Less stated is the radical influence the band had on the sound, look, feel, and message of popular music of the time. One of the first self-contained, multi-gender, interracial, genre-fluid bands to ever top the charts, their impact coursed over 60 years: the term “funk” as a formal genre didn’t exist until the music industry excised Black artists from rock and roll spaces and made Sly its poster boy; the group’s flamboyant streetwear set a new standard for rock fashion; Motown moved from its anodyne polish-and-sheen perch to an earthier, more socially attuned sound; bandleaders like Miles Davis, Prince, and Herbie Hancock lifted heavily from the Family Stone template; doors opened for White bands steeped in funk, jazz, and soul such as Blood Sweat & Tears, Tower of Power, and Chicago; an avalanche of bands built off Sly’s polyglot sound — Earth Wind & Fire, The Ohio Players, Parliament-Funkadelic, and others; and as hip-hop emerged, The Family Stone’s tracks were foundational beats and breaks.

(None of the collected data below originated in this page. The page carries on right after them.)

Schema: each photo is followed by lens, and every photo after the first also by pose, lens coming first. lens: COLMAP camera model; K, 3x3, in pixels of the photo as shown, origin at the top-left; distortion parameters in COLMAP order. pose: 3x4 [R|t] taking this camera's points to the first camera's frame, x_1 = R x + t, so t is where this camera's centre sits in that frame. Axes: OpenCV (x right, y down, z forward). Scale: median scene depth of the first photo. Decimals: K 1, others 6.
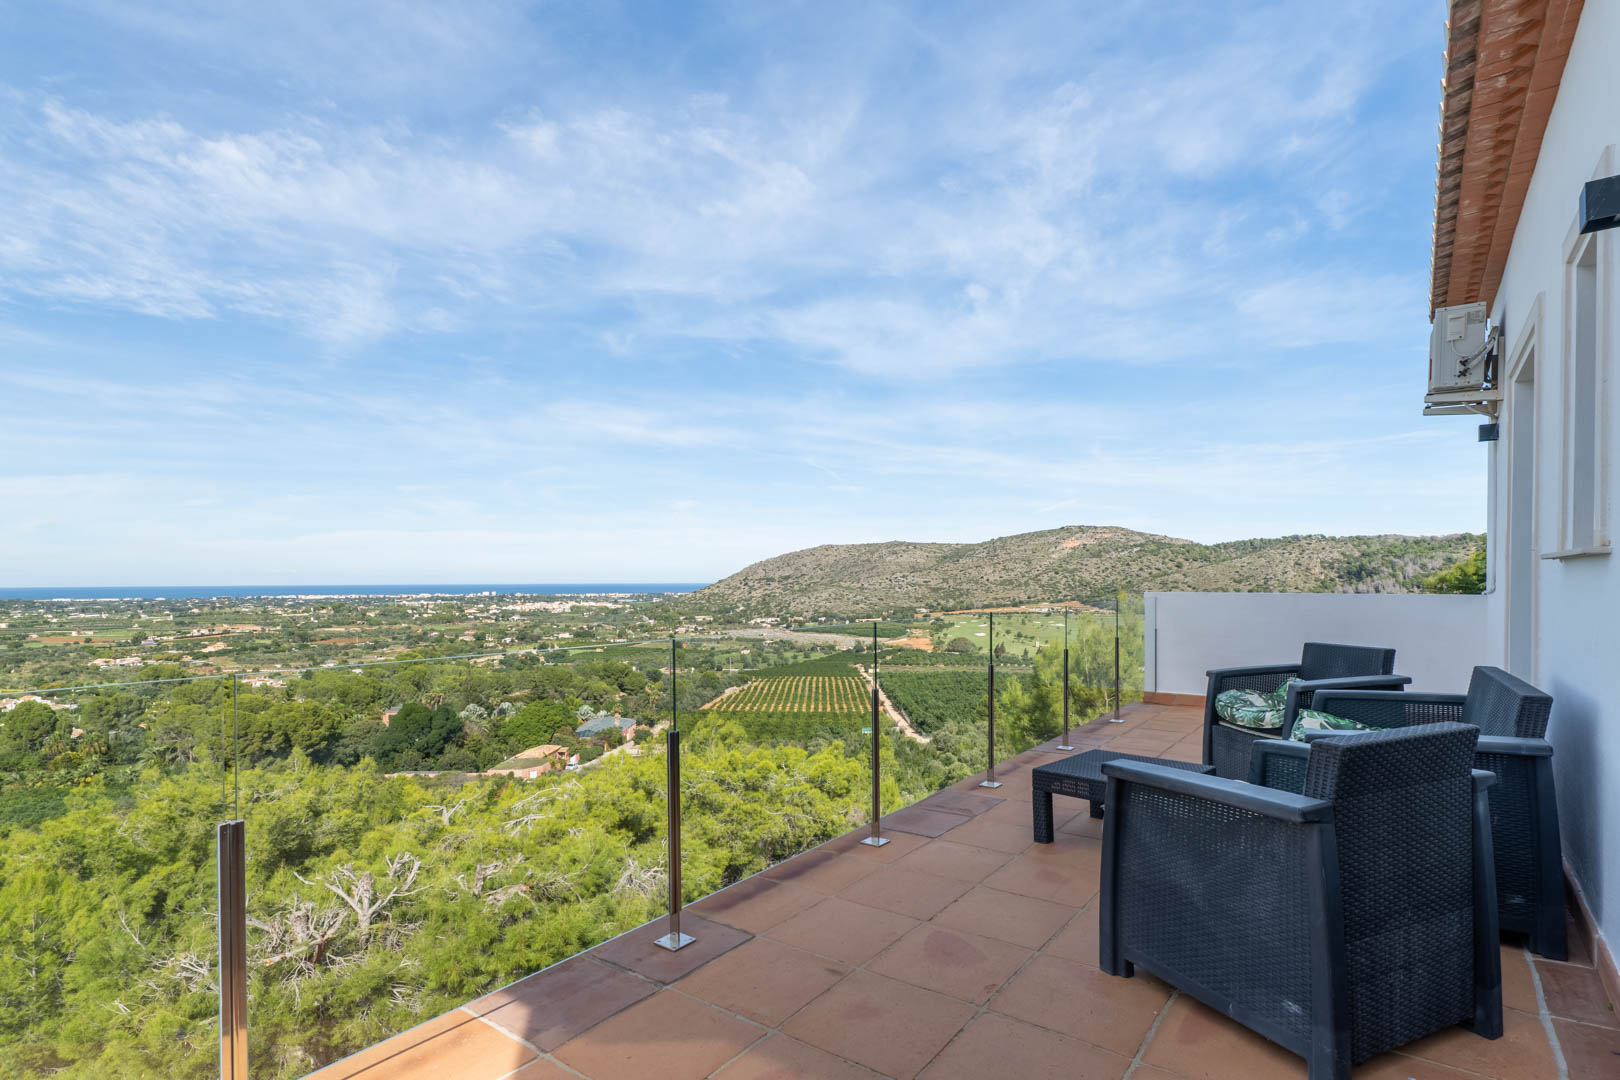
lens RADIAL K [[776.9, 0, 804.1], [0, 776.9, 601.2], [0, 0, 1]] dist [0.000185, -0.001367]
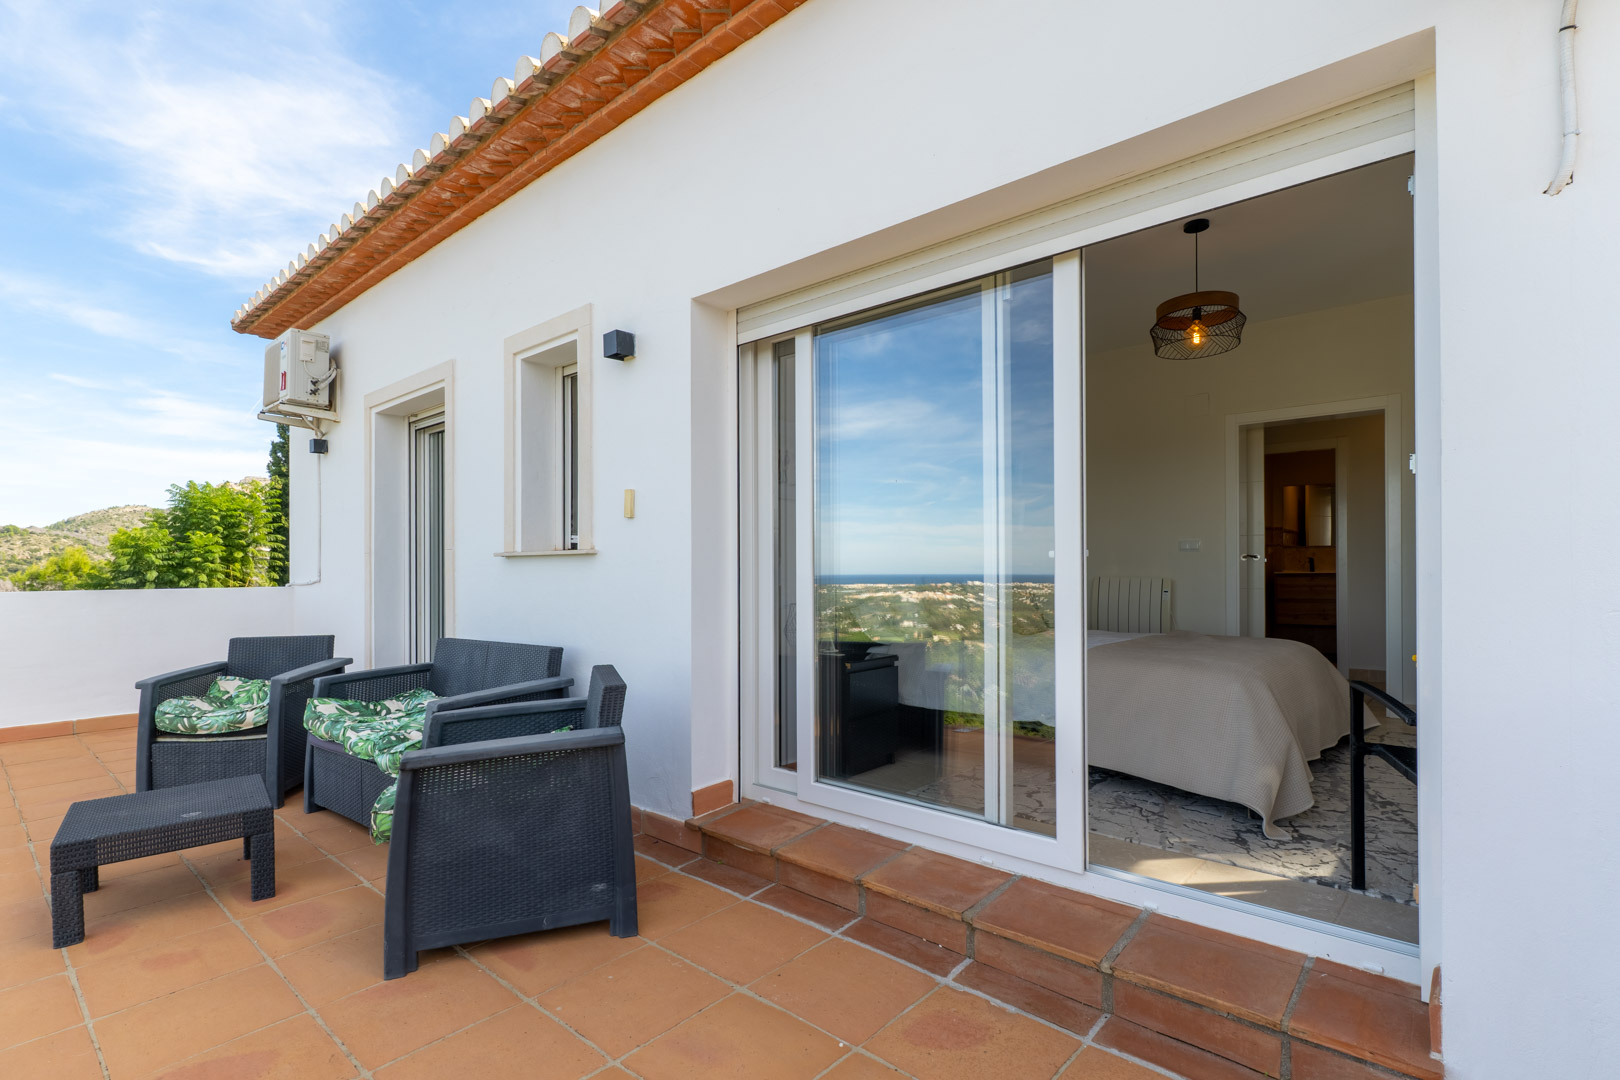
lens RADIAL K [[776.9, 0, 832.8], [0, 776.9, 579.6], [0, 0, 1]] dist [0.000185, -0.001367]
pose [[0.060784, -0.011652, 0.998083, -0.285990], [0.034353, 0.999364, 0.009575, -0.003269], [-0.997560, 0.033705, 0.061146, 0.208099]]
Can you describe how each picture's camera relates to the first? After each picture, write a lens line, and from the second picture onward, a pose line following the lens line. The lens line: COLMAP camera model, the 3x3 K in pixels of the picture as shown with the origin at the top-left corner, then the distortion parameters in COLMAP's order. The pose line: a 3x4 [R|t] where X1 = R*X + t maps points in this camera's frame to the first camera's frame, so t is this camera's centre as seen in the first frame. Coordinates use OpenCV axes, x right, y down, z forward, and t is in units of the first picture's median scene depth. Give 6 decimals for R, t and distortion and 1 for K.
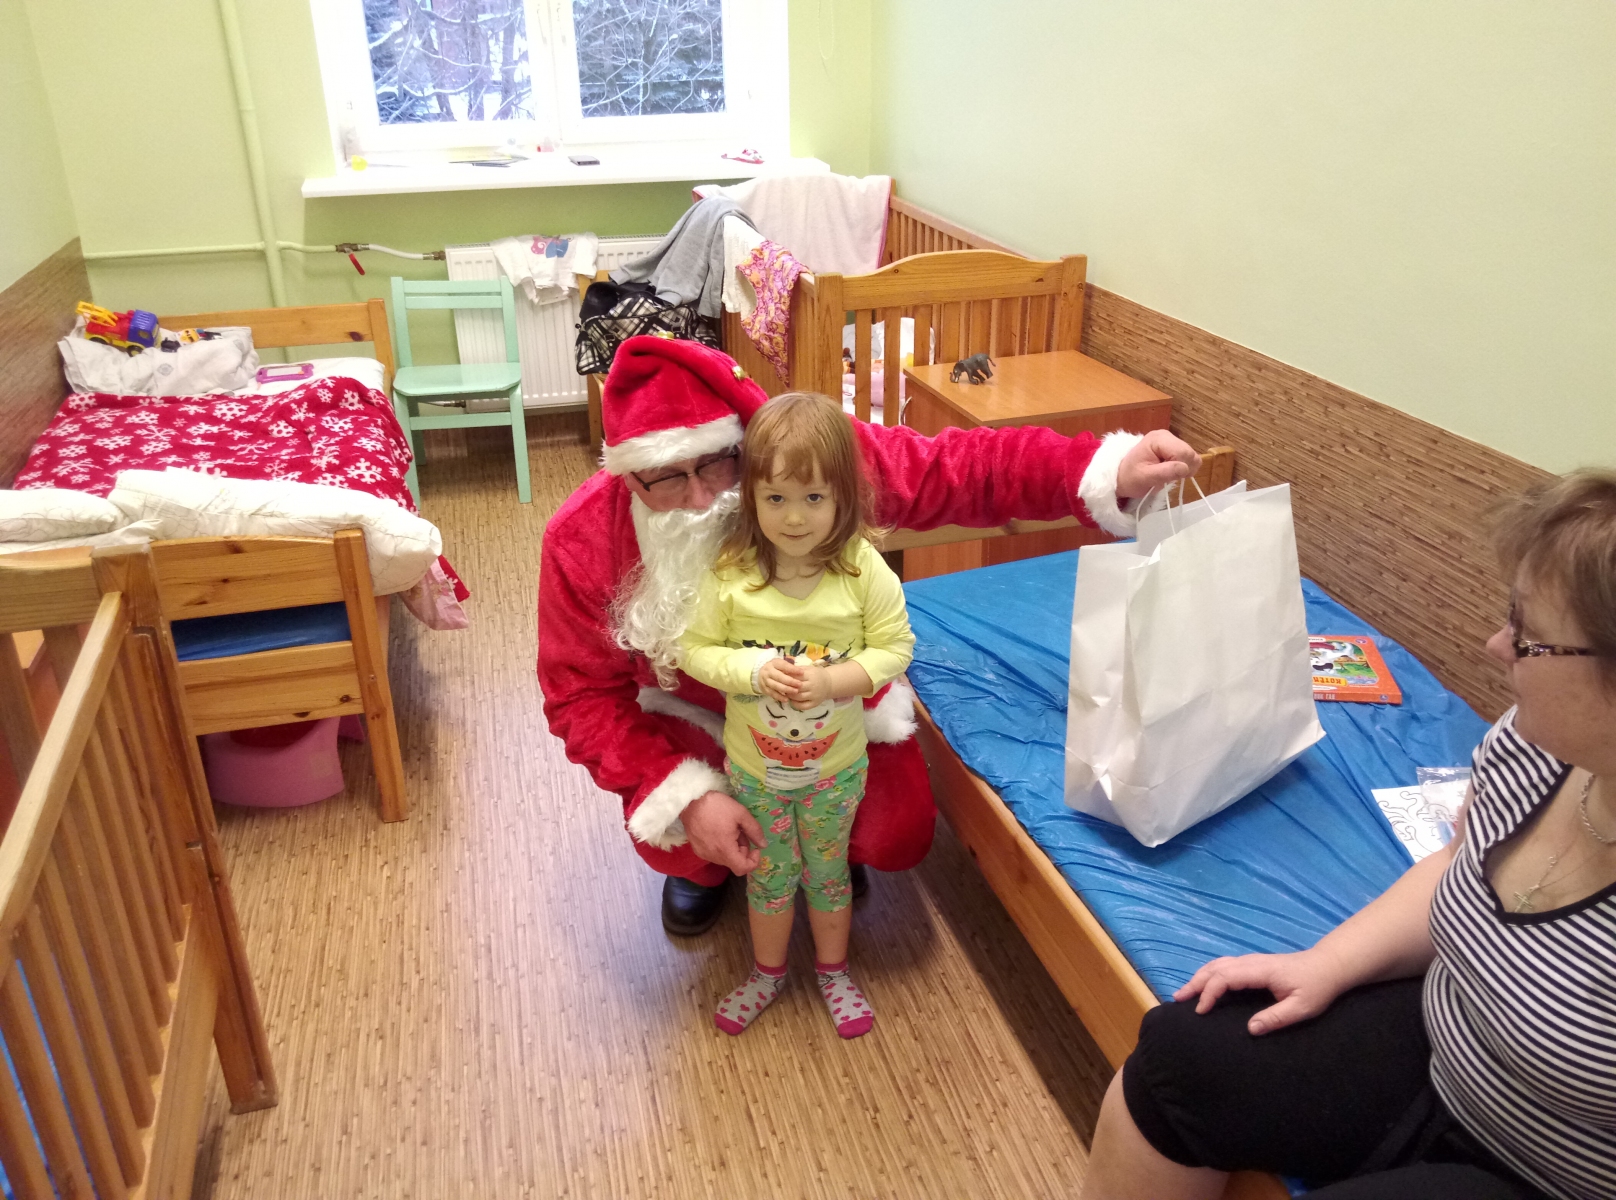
lens RADIAL K [[1321.5, 0, 808.0], [0, 1321.5, 600.0], [0, 0, 1]] dist [0.146456, -0.326952]
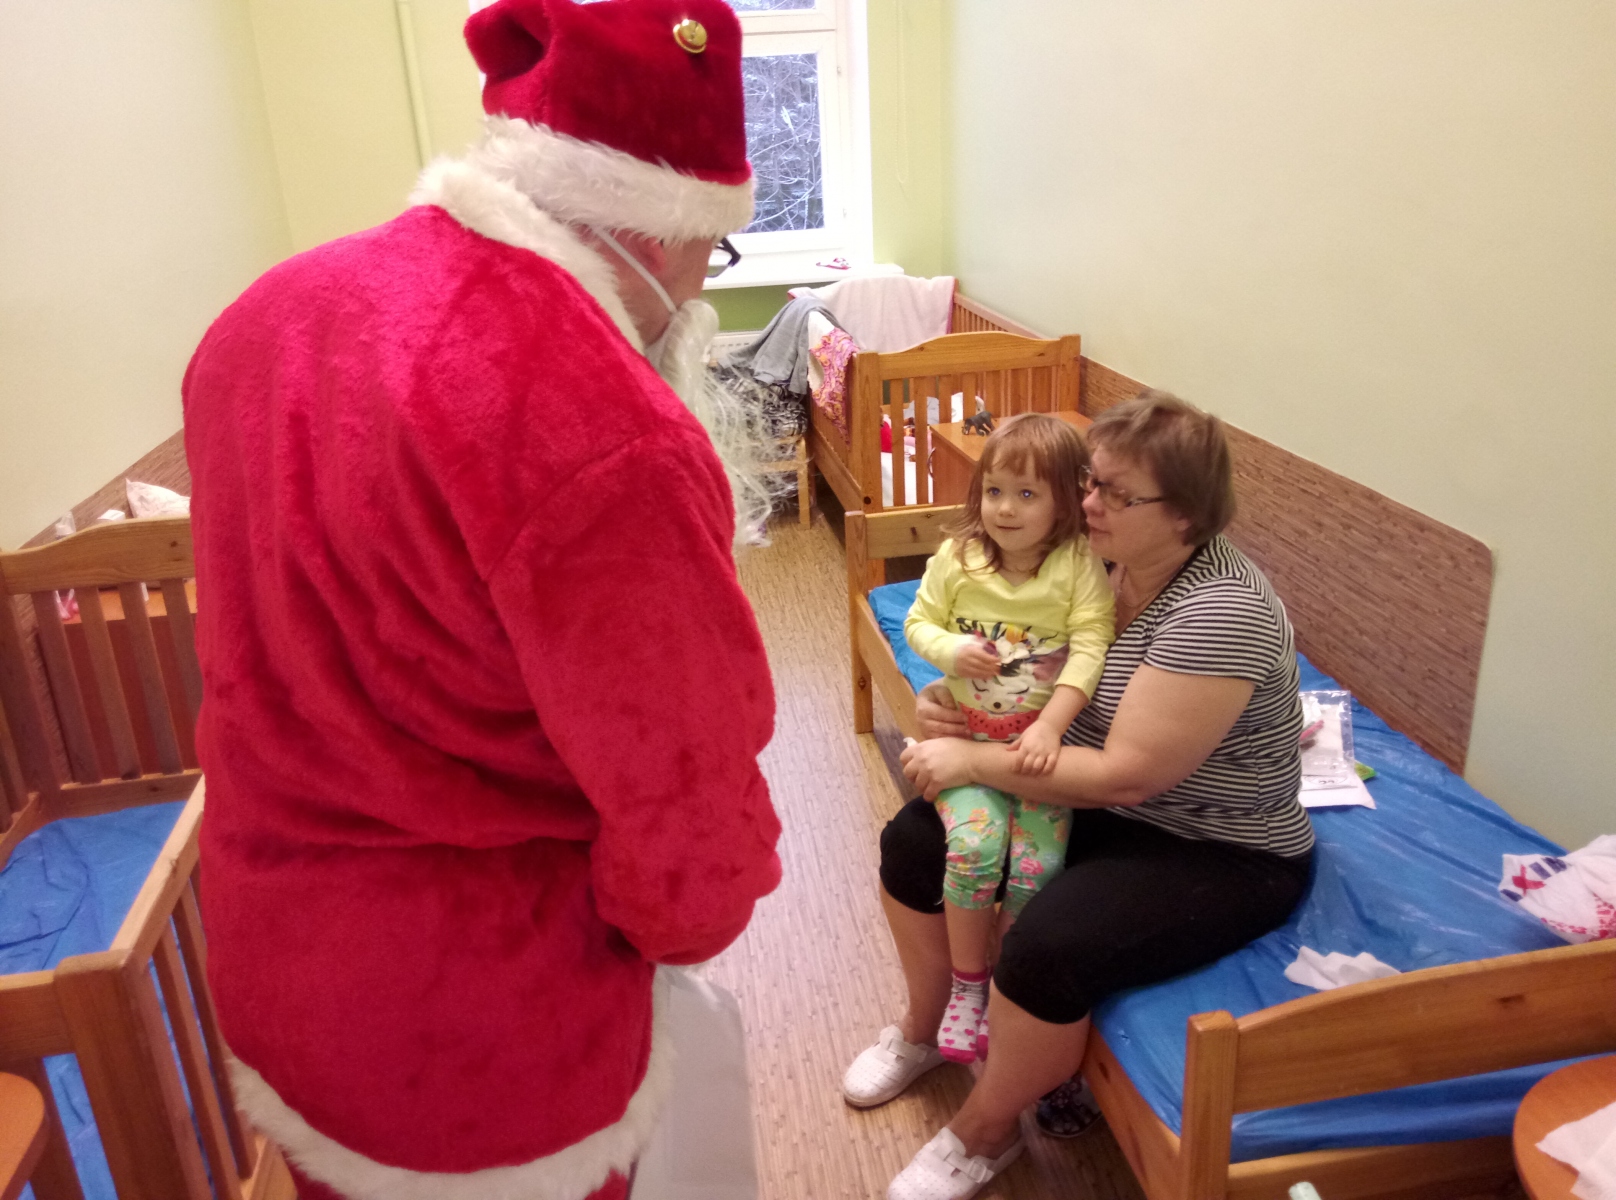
lens RADIAL K [[1321.5, 0, 808.0], [0, 1321.5, 600.0], [0, 0, 1]] dist [0.146456, -0.326952]
pose [[0.991944, 0.008701, -0.126377, 0.144775], [-0.018064, 0.997159, -0.073132, 0.102134], [0.125382, 0.074825, 0.989283, -0.292322]]
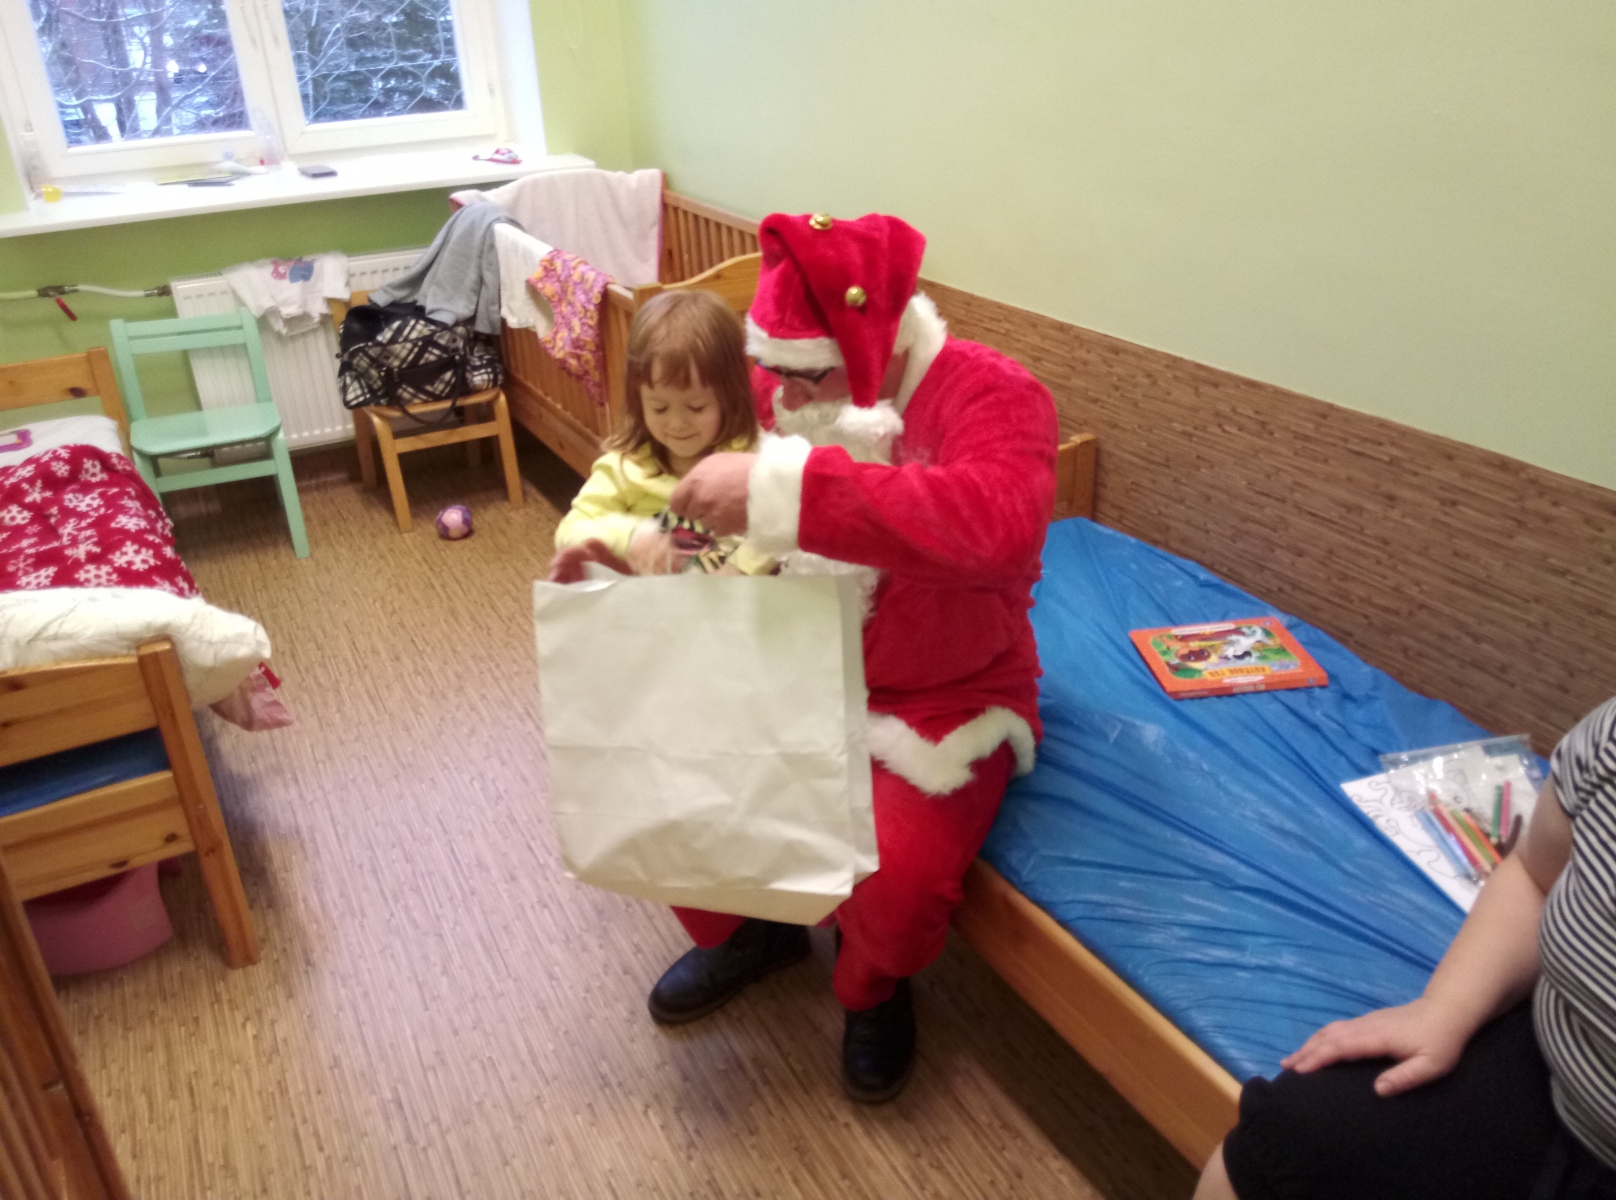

Sly’s triumphs, peaked over 50 years ago, have long since been obscured by a widely documented hellscape of drugs, wild extravagances, label disputes, haphazard live appearances, the dissolution of the band and Sly’s inner circle, uninspired music, jail stints, public withdrawal, the loss of his massive fortune, and declining health from years of self-abuse. Questlove, who has emerged as a “Sly Whisperer” of sorts, explained in Rolling Stone, “While his talent shone brightly, Sly faced the pressure of living up to [others’] expectations, creating a constant conflict between his creativity and the anxiety of being in the spotlight.”

Despite his decline, there’s never been any loss of interest in Sly from the outside — an obsession remains in reconciling his early brilliance with the reality of a deeply troubled man. Perhaps there will never be a true “knowing” of Sly Stone. There are only dissected, often misaligned sketches of a mastermind at his best and worst: from outsiders, from Sly’s inner circle, and noncommittal self-critique from Sly. He had long lost interest in being “known” (at times, even to himself). But that came at a price of mislaying the key factors that made a “Sly Stone” possible. In one interview he said, “I soon realized there was a downside [to fame], and the downside caused me to be very willing to get off the scene. You get further down than you realize — Jimi, Janis, and on and on. I’d look at the circumstances and realize I had to back off.”

The flaws of the man have largely outsized the authenticity of the genius, often in ways not applied to peers of similar stature who’ve committed considerably worse offense. Which is not to give Stone a pass for his sins. But considering his apex catalog and generational influence, he undeniably reshaped the landscape for everything that followed. This demands a much larger conversation — on Beatles, Stones, Dylan levels — about the things that Sly Stone got right … at least musically. Because, at his best, he got more right than nearly everyone around him.

If he didn’t, we wouldn’t still be talking about him.